When Clement steps out at the Bernabeu on Saturday, he will encounter the rare example of a British manager testing himself outside the Premier League with Real entertaining David Moyes and Real Sociedad in La Liga this weekend.
With Moyes rebuilding his career in Spain following the chastening experience of managing Manchester United. Clement admits the Scot has shown courage in moving out of his comfort zone to take charge in San Sebastian.
“I have a lot of admiration for David,” Clement said. “He is in his fifties and has no Spanish at all, so it is a big challenge for him.
“It can be really challenging, but it is also very rewarding, to come out of where you have grown up to a new culture, a different style of football and a different league.
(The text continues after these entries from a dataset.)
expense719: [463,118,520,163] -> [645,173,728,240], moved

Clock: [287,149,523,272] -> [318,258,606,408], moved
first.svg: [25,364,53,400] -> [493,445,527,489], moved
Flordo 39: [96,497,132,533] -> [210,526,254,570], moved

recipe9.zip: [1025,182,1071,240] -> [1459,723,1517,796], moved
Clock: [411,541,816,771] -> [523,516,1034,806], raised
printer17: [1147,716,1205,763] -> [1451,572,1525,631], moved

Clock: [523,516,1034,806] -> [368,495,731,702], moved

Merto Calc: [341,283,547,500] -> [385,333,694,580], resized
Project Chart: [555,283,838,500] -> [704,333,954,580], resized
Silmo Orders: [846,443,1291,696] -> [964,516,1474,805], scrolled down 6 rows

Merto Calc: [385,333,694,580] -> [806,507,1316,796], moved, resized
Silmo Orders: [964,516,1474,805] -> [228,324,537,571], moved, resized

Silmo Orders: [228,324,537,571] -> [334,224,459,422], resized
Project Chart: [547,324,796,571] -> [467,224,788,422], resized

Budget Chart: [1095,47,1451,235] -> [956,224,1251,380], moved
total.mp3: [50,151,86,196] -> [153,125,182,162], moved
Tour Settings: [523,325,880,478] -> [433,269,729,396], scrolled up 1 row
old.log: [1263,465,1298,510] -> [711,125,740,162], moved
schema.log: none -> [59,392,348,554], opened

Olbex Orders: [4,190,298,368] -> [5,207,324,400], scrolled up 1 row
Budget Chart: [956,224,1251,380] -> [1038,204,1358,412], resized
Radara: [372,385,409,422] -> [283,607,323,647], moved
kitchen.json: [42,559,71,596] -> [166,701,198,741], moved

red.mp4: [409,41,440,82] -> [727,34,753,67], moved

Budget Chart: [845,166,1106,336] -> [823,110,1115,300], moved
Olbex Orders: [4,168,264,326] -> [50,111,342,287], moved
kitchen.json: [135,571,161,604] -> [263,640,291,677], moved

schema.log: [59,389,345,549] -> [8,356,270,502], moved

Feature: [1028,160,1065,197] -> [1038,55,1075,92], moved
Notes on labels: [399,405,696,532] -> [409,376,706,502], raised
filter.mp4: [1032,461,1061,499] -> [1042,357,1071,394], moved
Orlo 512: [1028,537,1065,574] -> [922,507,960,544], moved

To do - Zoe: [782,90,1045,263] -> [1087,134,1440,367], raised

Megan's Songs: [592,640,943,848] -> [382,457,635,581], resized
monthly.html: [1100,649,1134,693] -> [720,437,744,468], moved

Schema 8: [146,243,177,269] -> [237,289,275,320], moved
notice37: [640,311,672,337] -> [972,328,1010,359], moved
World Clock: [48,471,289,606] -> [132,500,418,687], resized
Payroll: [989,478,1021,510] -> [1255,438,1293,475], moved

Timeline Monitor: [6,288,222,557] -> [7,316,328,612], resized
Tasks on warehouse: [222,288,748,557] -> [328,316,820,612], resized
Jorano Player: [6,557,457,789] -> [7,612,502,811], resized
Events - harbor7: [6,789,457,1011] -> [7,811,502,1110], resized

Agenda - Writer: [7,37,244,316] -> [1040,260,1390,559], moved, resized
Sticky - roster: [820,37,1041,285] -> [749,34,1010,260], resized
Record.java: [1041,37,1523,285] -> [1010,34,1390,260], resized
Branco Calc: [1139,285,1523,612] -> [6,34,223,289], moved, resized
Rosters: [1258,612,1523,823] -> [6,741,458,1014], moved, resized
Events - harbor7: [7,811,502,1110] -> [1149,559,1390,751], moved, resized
“Without a grasp of the language, and I am still at quite a robotic level with Spanish, what can be difficult is expressing yourself, showing emotion, empathy, those kind of things that are really important in management and leadership.
“But in the dressing room, you find what the best way is. Here at Real, some speak very good English, such as Khedira, Kroos, Ronaldo, Bale and Modric, so on a one-to-one, it can be done in English.
“When you are in the job, being able to communicate on different levels is everything. But at Real, the players are so keen to improve and to learn that you have to rise to the challenge to deliver that.
“You can only thrive in this kind of environment.”